Space chooses to stay at home and raise her children. She drives Smiles to his job at Snowville Creamery at 4:45 a.m., then takes Forest to school. She feels as though her life is multiplied by three.

"Everything I am pouring into these kids, that’s my life being magnified. I might not be able to contribute to the world right now, but what I am pouring into these kids might take a little while to manifest but it is triple the effect I could have, rather just being me trying to do something good for the world around me." she says.

What you're pouring into this land is not just for our benefit, but for the benefit of generations to come. —Space Welch

The school bus is small for five people. Shelves are stacked to the ceiling, filled with clothes and food. Headlamps hang from a bungee cord. There are touches of home, like a bookcase Smiles built. They improvise solutions to simple problems that do not exist in traditional houses.The kids warm bricks on the wood-burning stove and place them at their feet to keep warm during winter. Eli pulls out a rollaway bed every night, and Forest sleeps on the couch. There is no running water. They compost their waste. They have to start a generator in order to charge their cell phones. With only the small stove in the bus, it often gets cold during the long Appalachian winters. Smiles often gets up in the middle of the night to refuel the fire.

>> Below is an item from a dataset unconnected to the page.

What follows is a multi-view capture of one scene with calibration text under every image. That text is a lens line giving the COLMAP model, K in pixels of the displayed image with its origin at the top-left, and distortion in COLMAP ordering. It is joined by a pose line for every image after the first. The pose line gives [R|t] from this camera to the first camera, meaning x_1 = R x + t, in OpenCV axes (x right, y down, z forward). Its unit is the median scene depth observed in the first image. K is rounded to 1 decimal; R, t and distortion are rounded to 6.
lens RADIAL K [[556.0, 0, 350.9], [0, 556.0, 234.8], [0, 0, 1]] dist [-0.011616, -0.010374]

Up until now, Space has homeschooled all three of her boys. She believes homeschooling helps her kids learn according to their personal needs, rather than forcing them to fit into the formulaic standards of a public school. Forest is now 12, and this is his first year in public school. He chose to leave the homeschooling life to have new experiences with new people at school. Space will continue to teach the two other boys at home until they decide to follow in their brother’s footsteps.

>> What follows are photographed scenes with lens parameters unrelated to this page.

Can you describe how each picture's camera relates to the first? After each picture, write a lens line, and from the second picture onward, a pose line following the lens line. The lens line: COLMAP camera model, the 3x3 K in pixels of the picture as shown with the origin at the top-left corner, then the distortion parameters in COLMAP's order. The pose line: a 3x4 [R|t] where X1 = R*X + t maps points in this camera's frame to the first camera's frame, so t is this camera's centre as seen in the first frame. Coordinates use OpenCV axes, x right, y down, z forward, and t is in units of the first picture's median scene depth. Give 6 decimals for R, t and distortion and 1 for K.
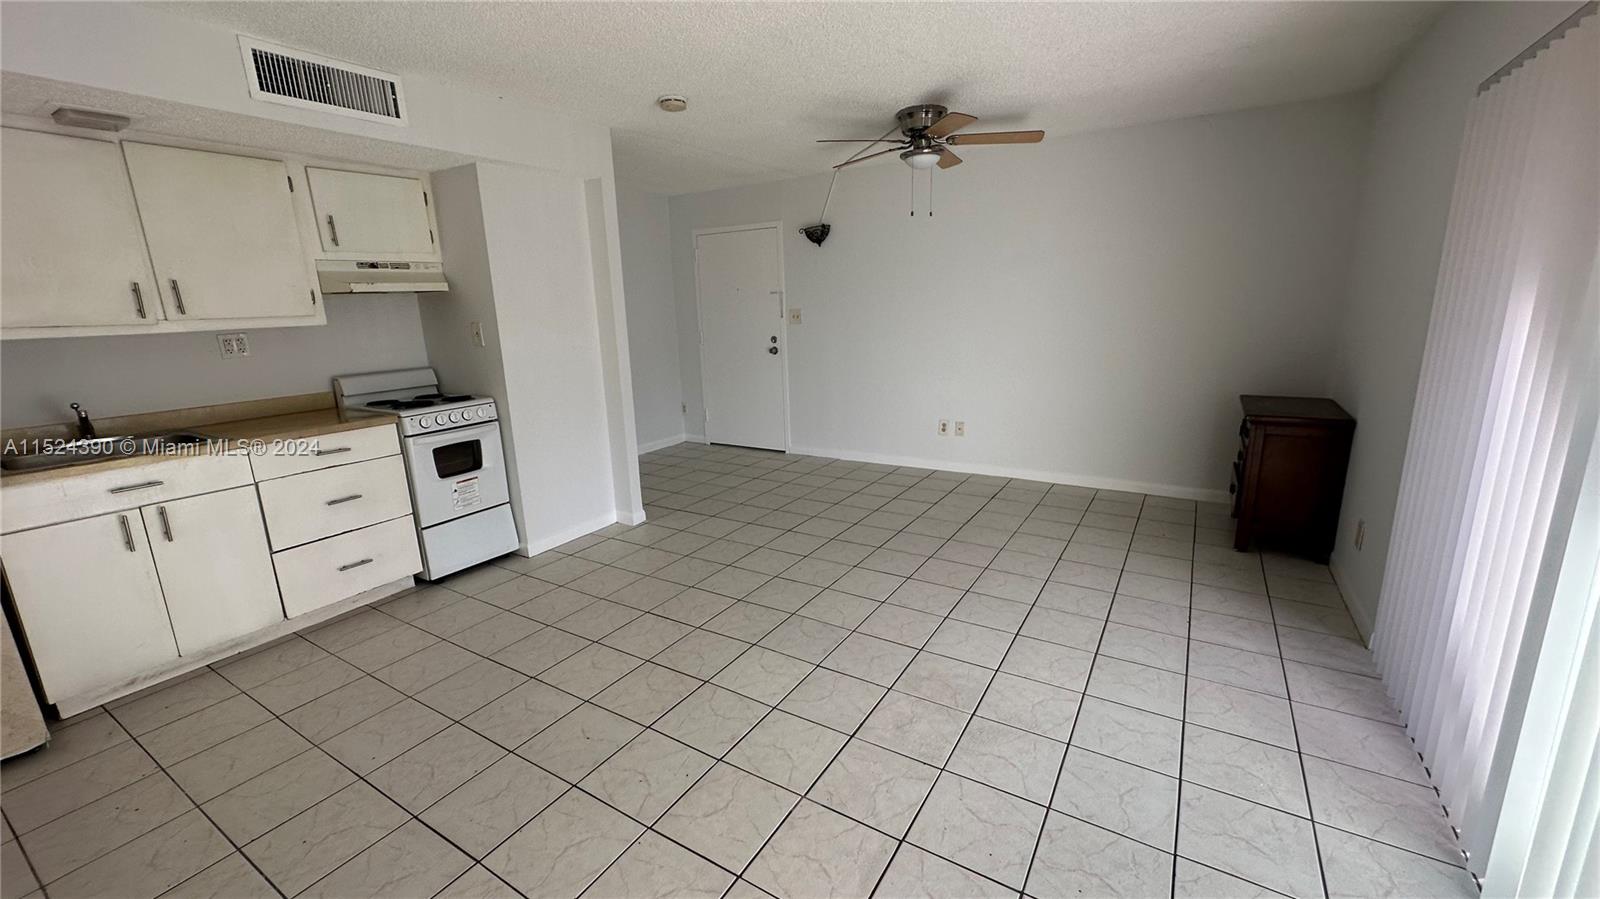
lens RADIAL K [[652.1, 0, 792.1], [0, 652.1, 453.3], [0, 0, 1]] dist [0.000869, 0.000265]
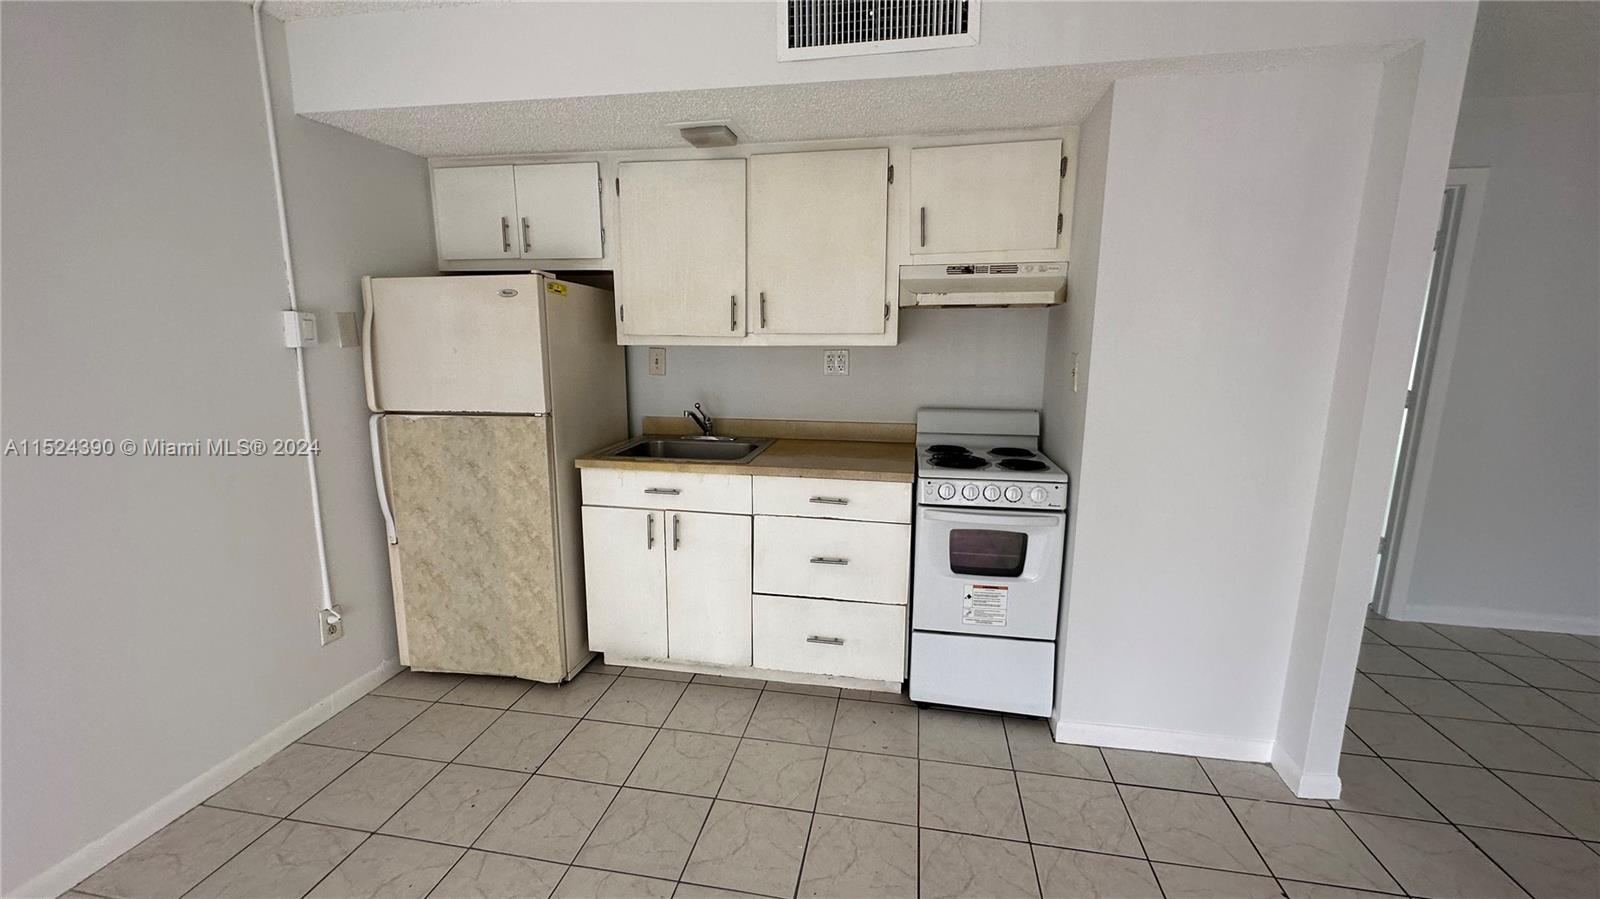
lens RADIAL K [[642.1, 0, 799.2], [0, 642.1, 453.0], [0, 0, 1]] dist [-0.000265, 0.000035]
pose [[0.371567, 0.202134, -0.906134, -0.008107], [-0.225749, 0.966389, 0.123005, -0.138163], [0.900542, 0.158854, 0.404710, 0.587101]]
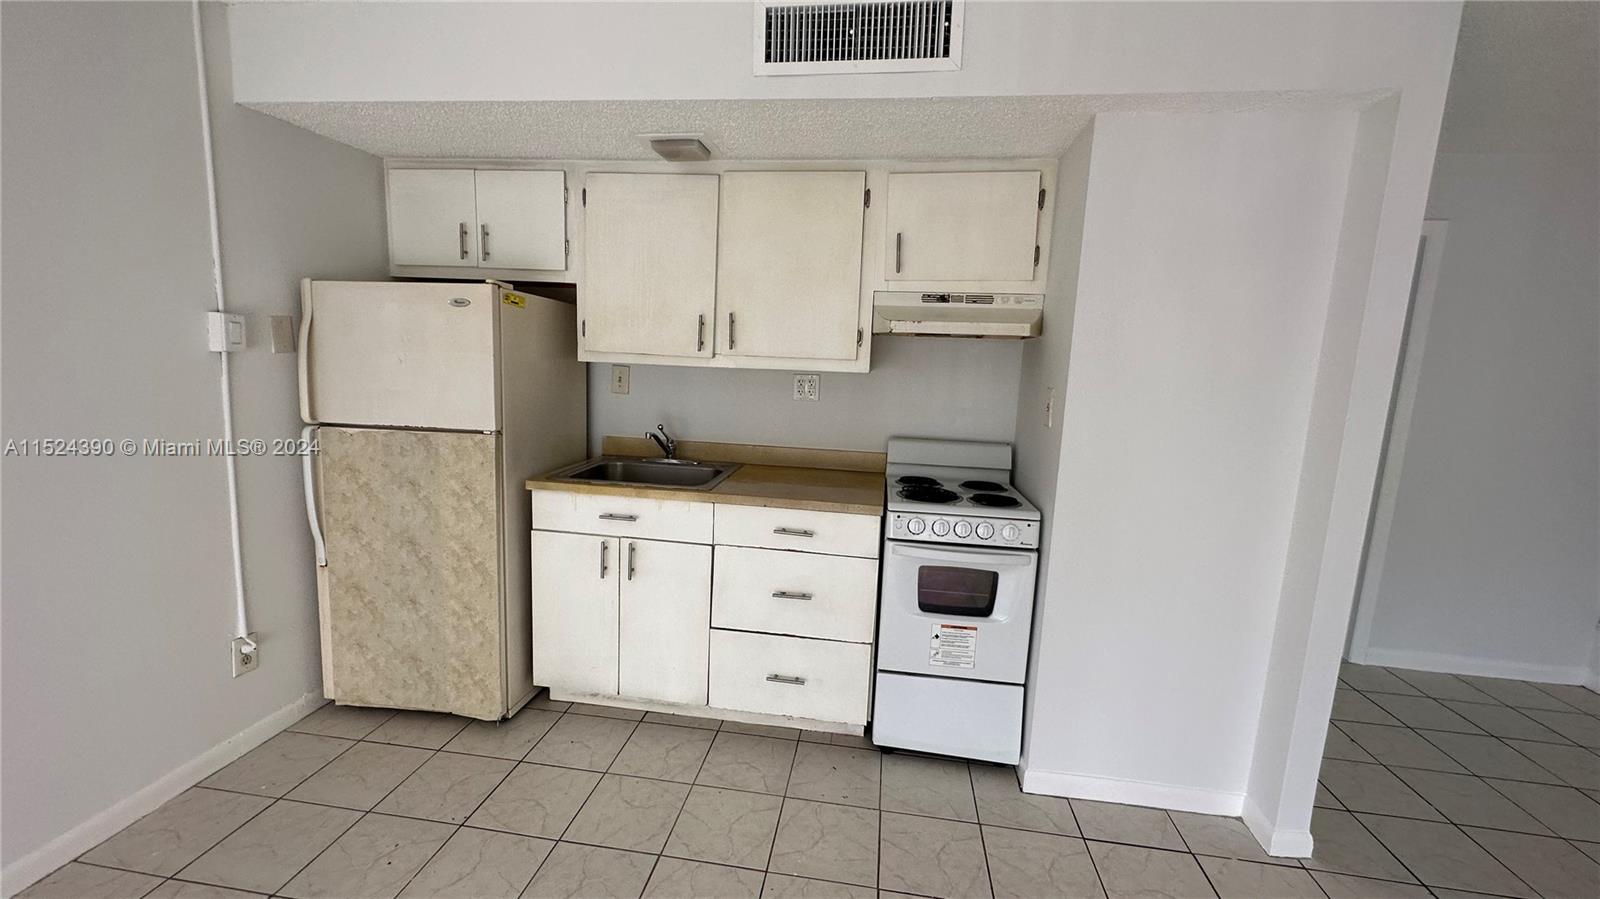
lens RADIAL K [[642.1, 0, 799.2], [0, 642.1, 453.0], [0, 0, 1]] dist [-0.000265, 0.000035]
pose [[0.406370, 0.185468, -0.894687, -0.036679], [-0.259884, 0.962201, 0.081423, -0.144532], [0.875970, 0.199427, 0.439210, 0.603764]]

VIDEO PORTRAIT: Welch Family in Front of Bernice

Smiles and Space finish their coffee and call the boys in to change clothes for baseball practice. As they come running down the hill, which is thick with overgrown pines and reminiscent of the Christmas tree farm that once stood there, Smiles and Space can hear the boys laughing. The boys are running and pushing each other along the way, racing to see who can get to "Bernice" first. Smiles and Space found each other in the intersection of their separate and challenging lives. After years of searching, they found their peace.

"I would have never in a million years guessed this is where my life was headed," Smiles says. "But I would not change one minute of it."